We identified attributes of HF being most relevant from the patients’ point of view: the absence of dyspnea and the physical ability to conduct daily activities, which outperform other attributes – such as the fear due to their condition, the exhaustion during daily mental activities, and their limited autonomy – in a trade-off situation a patient might be faced with.

Particularly, dyspnea seems to outperform the other attributes in terms of importance. To never have dyspnea (or at least only during exertion) would be very preferable for the patients, and dyspnea at rest has a very negative impact on patient preferences. Since relief from dyspnea seems to play a key role in improving HF patient’s HRQoL, it might be worthy to further explore this aspect in future studies and increase awareness concerning this important fact among health care providers. In particular, dyspnea per se may well be a valuable endpoint for trials in the chronic setting, similar to its use in acute HF trials.

Furthermore, we assessed that HF is associated with poor HRQoL, particularly for those patients with post-acute HF.

Given the substantial burden of HF, greater awareness of the condition and earlier intervention could help improve the quality of life of HF patients. The results of the conjoint analysis, specifically the preference weights, will be used to develop a patient-reported outcomes instrument to be used in future studies of HF.

Supplementary materials

Hierarchic Bayes regression

To make this model more explicit, we define some notation. We assume that individual part worths have the multivariate normal distribution,

βi~Normal(α,D) (1)

where βi is a vector of part worths for the ith individual, α is a vector of means of the distribution of individuals’ part worths, and D is a matrix of variances and covariances of the distribution of part worths across individuals.

At the individual level, choices are described by a multinomial logit model. The probability of the ith individual choosing the kth alternative in a particular task is:

pk=exp(xkβi)/Σjexp(xjβi) (2)

where pk is the probability of an individual choosing the kth concept in a particular choice task and xj is a vector of values describing the jth alternative in that choice task.

In words, this equation says that to estimate the probability of the ith person’s choosing the kth alternative (by the familiar process used in many conjoint simulators), we do the following:

  1. Add up the part worths (elements of βi) for the attribute levels describing the kth alternative (more generally, multiply the part worths by a vector of descriptors of that alternative) to get the ith individual’s utility for the kth alternative,

  2. Exponentiate that alternative’s utility,

  3. Perform the same operations for other alternatives in that choice task, and

  4. Percentage the result for the kth alternative by the sum of similar values for all alternatives.
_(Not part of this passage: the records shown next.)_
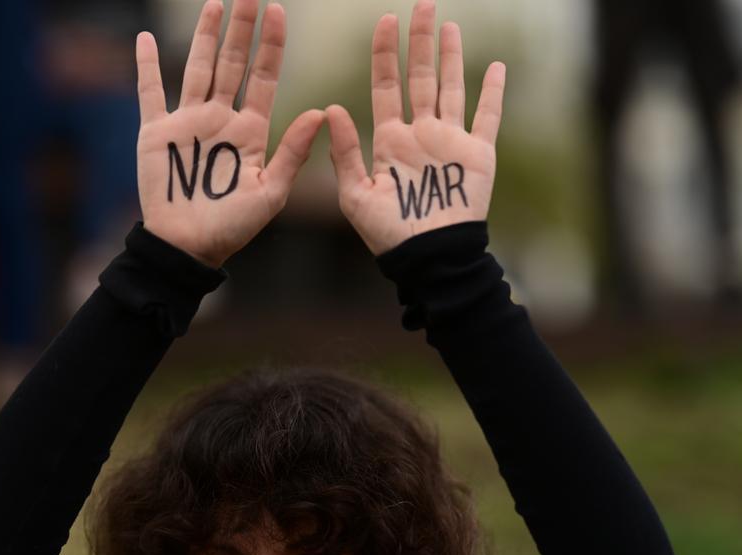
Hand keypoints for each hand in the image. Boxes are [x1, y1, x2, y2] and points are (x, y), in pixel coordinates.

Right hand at [135, 0, 324, 266]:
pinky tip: (145, 39)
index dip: (271, 45)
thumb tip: (323, 112)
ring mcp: (188, 122)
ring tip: (214, 3)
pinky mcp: (156, 133)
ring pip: (197, 67)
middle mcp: (220, 119)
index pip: (263, 78)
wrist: (188, 247)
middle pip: (232, 63)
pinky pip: (149, 92)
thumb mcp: (271, 192)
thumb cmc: (232, 227)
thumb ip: (292, 152)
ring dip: (204, 36)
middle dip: (241, 28)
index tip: (278, 11)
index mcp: (250, 131)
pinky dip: (146, 65)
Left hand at [326, 0, 505, 254]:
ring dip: (452, 57)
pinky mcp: (478, 154)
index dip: (385, 54)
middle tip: (421, 6)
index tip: (385, 21)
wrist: (427, 258)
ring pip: (452, 88)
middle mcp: (420, 133)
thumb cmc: (387, 233)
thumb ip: (345, 152)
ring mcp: (450, 141)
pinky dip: (493, 94)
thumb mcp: (355, 194)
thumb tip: (332, 108)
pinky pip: (488, 117)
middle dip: (420, 42)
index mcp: (390, 139)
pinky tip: (495, 68)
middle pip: (421, 77)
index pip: (386, 86)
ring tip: (449, 26)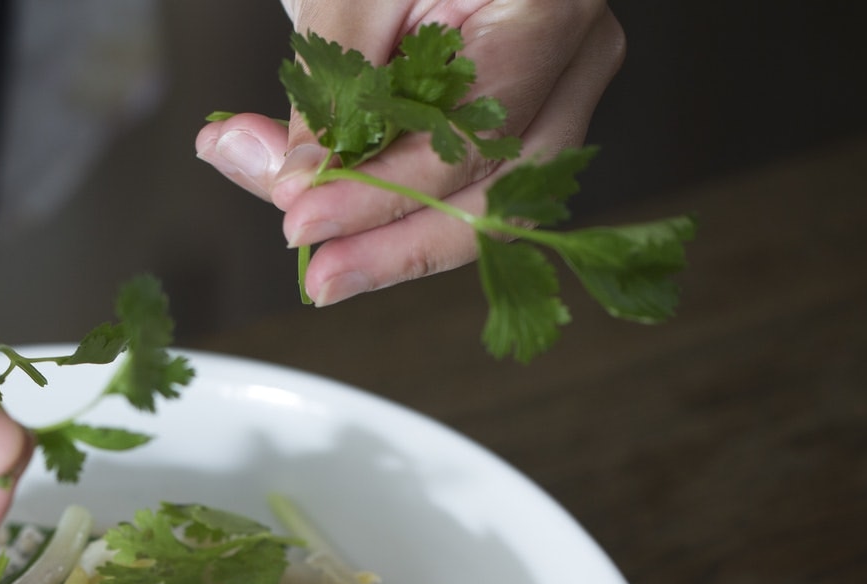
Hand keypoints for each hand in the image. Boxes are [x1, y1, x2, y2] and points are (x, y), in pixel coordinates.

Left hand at [196, 0, 624, 305]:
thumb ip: (328, 85)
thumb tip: (291, 183)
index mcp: (551, 6)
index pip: (473, 132)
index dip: (383, 191)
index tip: (301, 218)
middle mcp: (575, 60)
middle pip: (499, 196)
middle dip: (397, 246)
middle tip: (317, 275)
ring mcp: (562, 96)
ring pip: (491, 212)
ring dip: (396, 246)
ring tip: (321, 262)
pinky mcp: (528, 124)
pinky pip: (471, 194)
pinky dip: (400, 217)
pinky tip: (341, 223)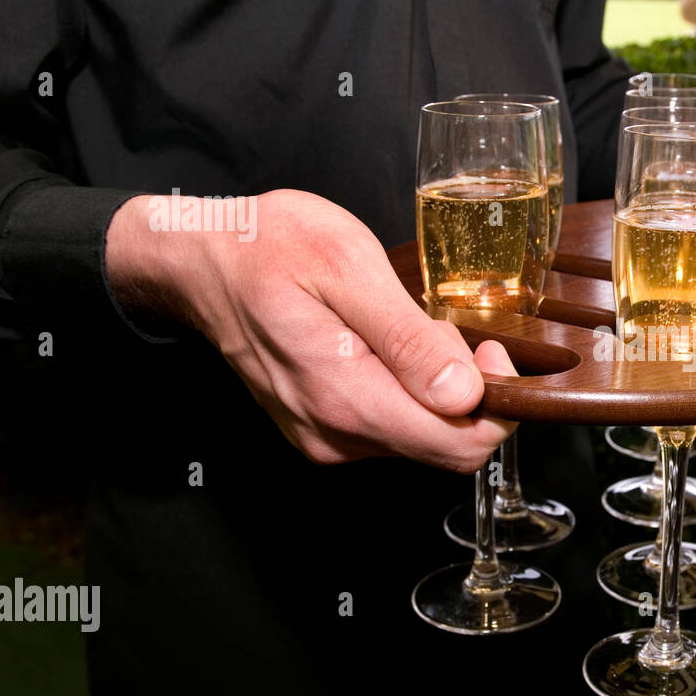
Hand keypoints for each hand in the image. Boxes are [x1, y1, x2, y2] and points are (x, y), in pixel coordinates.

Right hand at [105, 188, 515, 471]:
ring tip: (406, 329)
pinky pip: (391, 427)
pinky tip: (388, 347)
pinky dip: (409, 392)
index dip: (496, 403)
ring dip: (437, 391)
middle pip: (446, 447)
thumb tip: (463, 392)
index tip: (491, 349)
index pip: (459, 445)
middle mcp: (336, 434)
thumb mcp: (347, 266)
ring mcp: (326, 437)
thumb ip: (407, 337)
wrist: (199, 261)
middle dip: (471, 395)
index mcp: (347, 399)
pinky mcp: (322, 429)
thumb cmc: (267, 247)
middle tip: (449, 329)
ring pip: (421, 438)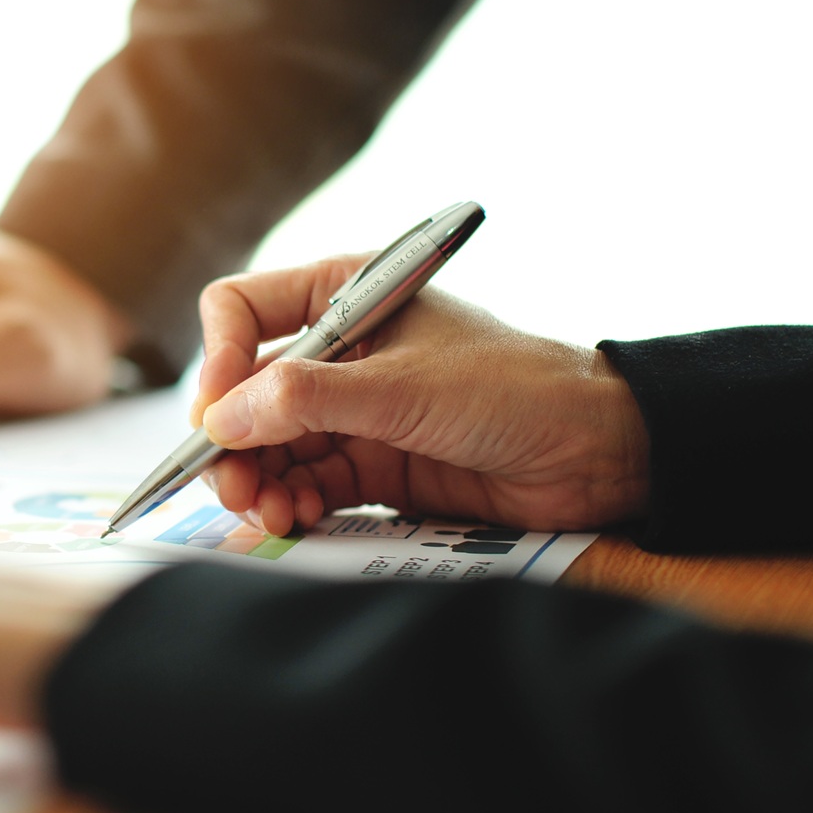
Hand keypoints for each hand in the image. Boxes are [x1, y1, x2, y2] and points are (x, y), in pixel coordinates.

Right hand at [190, 254, 650, 534]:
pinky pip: (308, 483)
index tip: (215, 413)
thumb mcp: (402, 387)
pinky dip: (292, 502)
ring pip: (272, 445)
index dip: (219, 358)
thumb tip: (222, 418)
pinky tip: (294, 519)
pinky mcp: (374, 466)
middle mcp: (341, 350)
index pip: (243, 311)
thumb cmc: (515, 388)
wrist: (597, 452)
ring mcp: (355, 411)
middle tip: (231, 487)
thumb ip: (307, 399)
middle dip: (233, 440)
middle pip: (247, 392)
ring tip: (267, 512)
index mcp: (344, 294)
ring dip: (259, 479)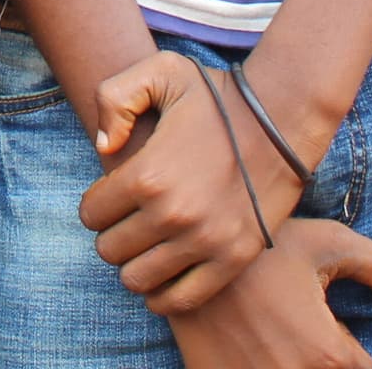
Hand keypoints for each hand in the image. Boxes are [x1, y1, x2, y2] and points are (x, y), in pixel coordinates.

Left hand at [82, 54, 307, 311]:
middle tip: (126, 219)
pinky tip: (164, 272)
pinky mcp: (234, 260)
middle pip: (110, 250)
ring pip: (139, 280)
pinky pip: (182, 300)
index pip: (90, 214)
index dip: (93, 205)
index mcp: (147, 174)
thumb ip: (113, 98)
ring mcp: (205, 243)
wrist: (281, 121)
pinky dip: (164, 295)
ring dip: (133, 264)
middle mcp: (173, 215)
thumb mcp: (158, 71)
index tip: (109, 196)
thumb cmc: (216, 96)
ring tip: (144, 243)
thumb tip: (102, 146)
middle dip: (111, 234)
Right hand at [168, 217, 371, 368]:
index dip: (340, 344)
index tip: (315, 319)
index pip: (358, 367)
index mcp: (328, 355)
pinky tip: (242, 344)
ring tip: (267, 334)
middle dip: (314, 355)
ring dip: (284, 359)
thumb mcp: (325, 240)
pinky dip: (249, 364)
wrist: (184, 248)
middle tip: (287, 324)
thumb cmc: (262, 245)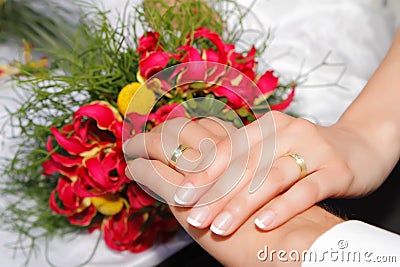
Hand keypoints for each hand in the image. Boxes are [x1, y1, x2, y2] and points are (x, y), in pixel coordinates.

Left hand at [124, 111, 382, 236]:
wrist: (359, 146)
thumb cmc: (305, 153)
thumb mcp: (273, 150)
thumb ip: (244, 161)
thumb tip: (200, 184)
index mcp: (268, 126)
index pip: (230, 149)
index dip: (204, 173)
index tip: (182, 197)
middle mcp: (289, 132)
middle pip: (246, 165)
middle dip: (217, 194)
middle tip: (196, 218)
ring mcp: (314, 149)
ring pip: (271, 177)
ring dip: (242, 203)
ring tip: (220, 226)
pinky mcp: (336, 170)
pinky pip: (305, 190)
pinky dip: (282, 207)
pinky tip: (262, 224)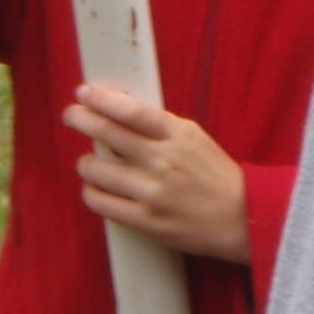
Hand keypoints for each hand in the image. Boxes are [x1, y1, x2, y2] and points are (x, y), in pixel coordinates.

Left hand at [65, 84, 249, 261]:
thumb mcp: (192, 137)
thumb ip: (157, 125)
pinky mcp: (146, 221)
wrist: (241, 217)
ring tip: (90, 162)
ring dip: (85, 162)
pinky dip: (91, 192)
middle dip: (80, 118)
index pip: (130, 110)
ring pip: (95, 170)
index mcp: (176, 135)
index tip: (83, 92)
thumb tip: (116, 110)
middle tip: (71, 114)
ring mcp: (152, 192)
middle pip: (106, 133)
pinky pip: (100, 202)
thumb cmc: (213, 174)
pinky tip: (95, 188)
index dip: (100, 99)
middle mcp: (161, 160)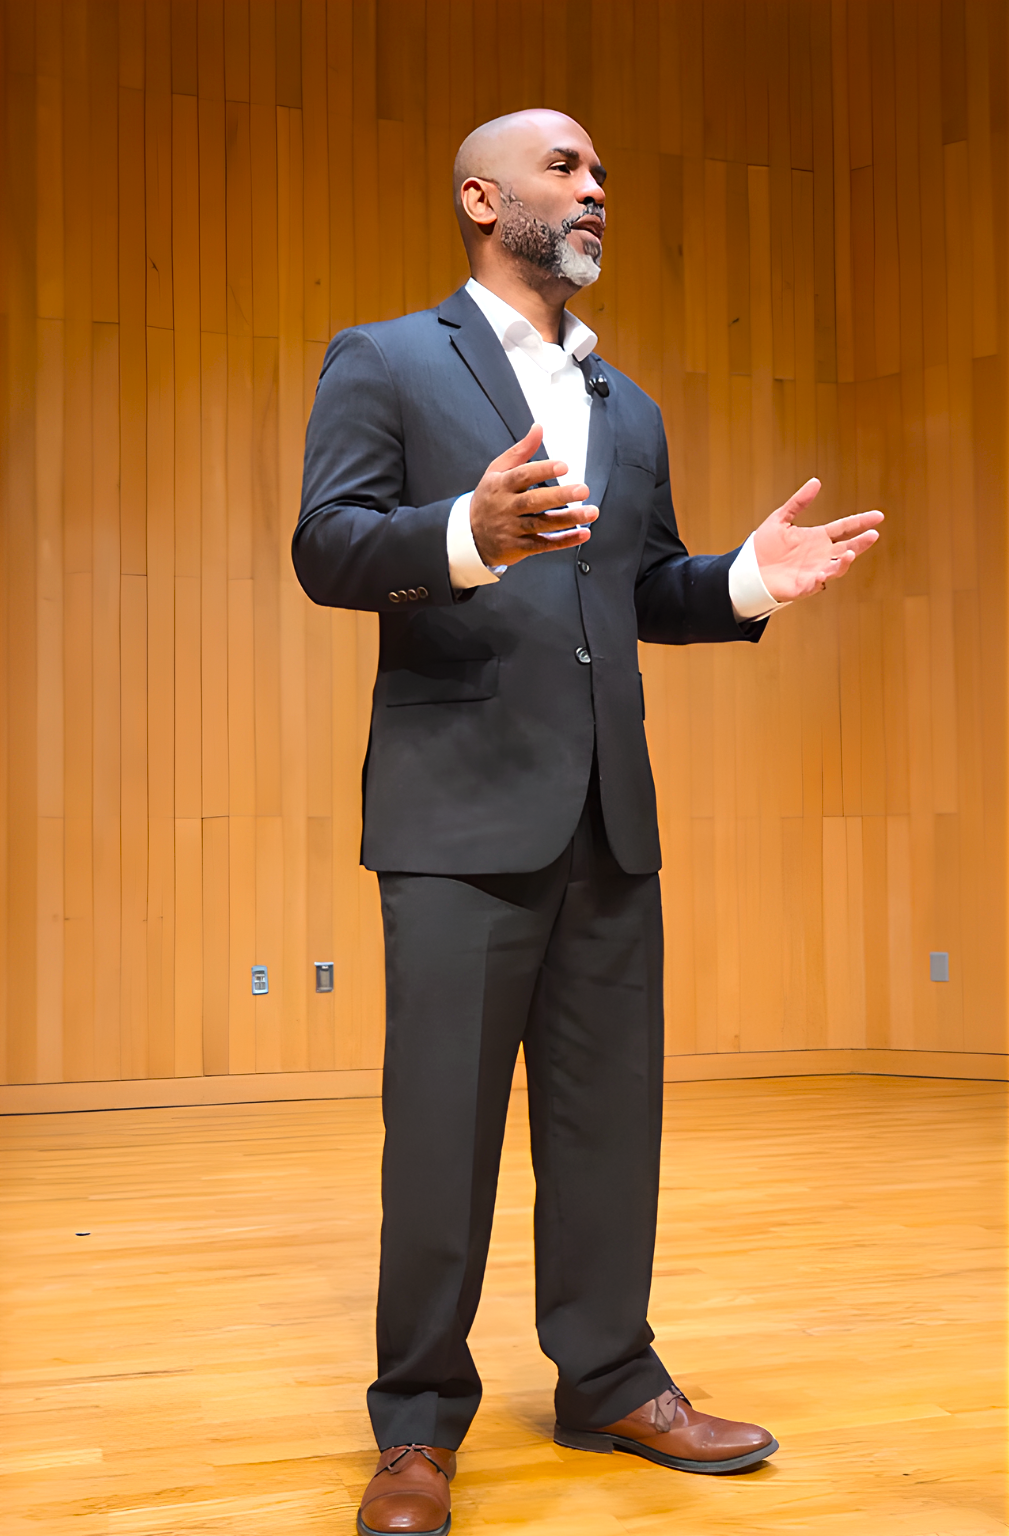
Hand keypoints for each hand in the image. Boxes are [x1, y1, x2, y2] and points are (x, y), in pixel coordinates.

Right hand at [469, 424, 597, 567]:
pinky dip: (564, 541)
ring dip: (569, 519)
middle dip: (560, 496)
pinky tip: (583, 534)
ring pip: (542, 524)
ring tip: (591, 512)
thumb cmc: (489, 498)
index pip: (522, 476)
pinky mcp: (518, 547)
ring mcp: (512, 529)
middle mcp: (506, 507)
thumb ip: (521, 451)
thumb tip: (538, 428)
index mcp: (501, 485)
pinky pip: (544, 545)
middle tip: (583, 490)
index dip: (543, 470)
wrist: (470, 535)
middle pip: (534, 501)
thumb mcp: (497, 471)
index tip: (564, 466)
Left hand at [753, 479, 883, 602]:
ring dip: (845, 562)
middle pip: (847, 547)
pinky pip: (815, 585)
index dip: (861, 522)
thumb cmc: (764, 545)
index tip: (878, 516)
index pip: (845, 528)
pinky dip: (821, 580)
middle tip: (873, 535)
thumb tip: (816, 482)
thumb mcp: (780, 518)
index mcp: (818, 538)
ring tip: (850, 553)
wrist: (749, 569)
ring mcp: (814, 571)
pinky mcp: (803, 586)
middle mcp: (821, 555)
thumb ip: (798, 502)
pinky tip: (823, 573)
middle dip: (861, 542)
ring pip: (837, 568)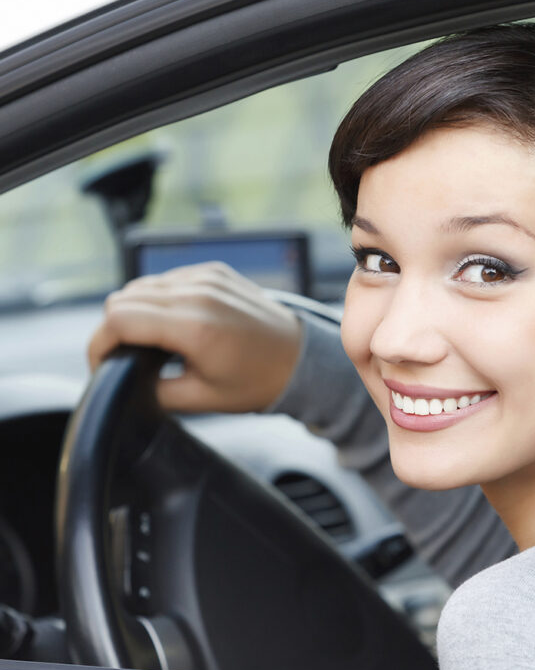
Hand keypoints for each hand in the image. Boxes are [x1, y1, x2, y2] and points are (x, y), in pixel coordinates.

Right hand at [88, 262, 301, 412]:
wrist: (300, 358)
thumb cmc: (258, 381)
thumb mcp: (202, 399)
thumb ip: (154, 390)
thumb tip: (123, 380)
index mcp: (195, 327)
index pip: (118, 319)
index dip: (99, 344)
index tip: (101, 365)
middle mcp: (199, 293)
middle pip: (123, 298)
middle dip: (113, 330)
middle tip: (125, 358)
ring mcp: (208, 277)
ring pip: (142, 286)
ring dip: (135, 312)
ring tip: (149, 343)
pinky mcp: (214, 271)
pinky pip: (167, 279)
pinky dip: (159, 299)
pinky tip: (173, 324)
The parameters to be estimated are the vectors βi of part worths for each individual, the vector α of means of the distribution of worths, and the matrix D of the variances and covariances of that distribution. Please refer to the Sawtooth Software Technical Paper series for more information.1

Reference

Acknowledgments

The authors advise that this study did not require any ethical approval as it was a market research study. Novartis Pharma GmbH funded this study and provided financial support for medical editorial assistance. The abstract of this paper was presented at the Heart Failure Congress 2014 in Athens, Greece, during May 17–18, 2014, as a poster presentation with interim findings. The actual paper, however, has never been published.

Footnotes

Author contributions

GP organized the data collection. GP, FE, and SH designed the study. GP and FE performed the statistical analyses. All three authors contributed to the interpretation of the data, the preparation of the manuscript, and the critical revisions of the manuscript. Guarantor of the overall content is GP.

Disclosure

GP has received financial support from Novartis Pharma GmbH for study conception, travel to meetings for this study, as well as the preparation and review of the manuscript. GP and FE (who are employed by Kantar Health GmbH), conducted the study, the analysis, and the manuscript preparation on behalf of Novartis Pharma GmbH. SH is a full-time employee of Novartis Pharma GmbH.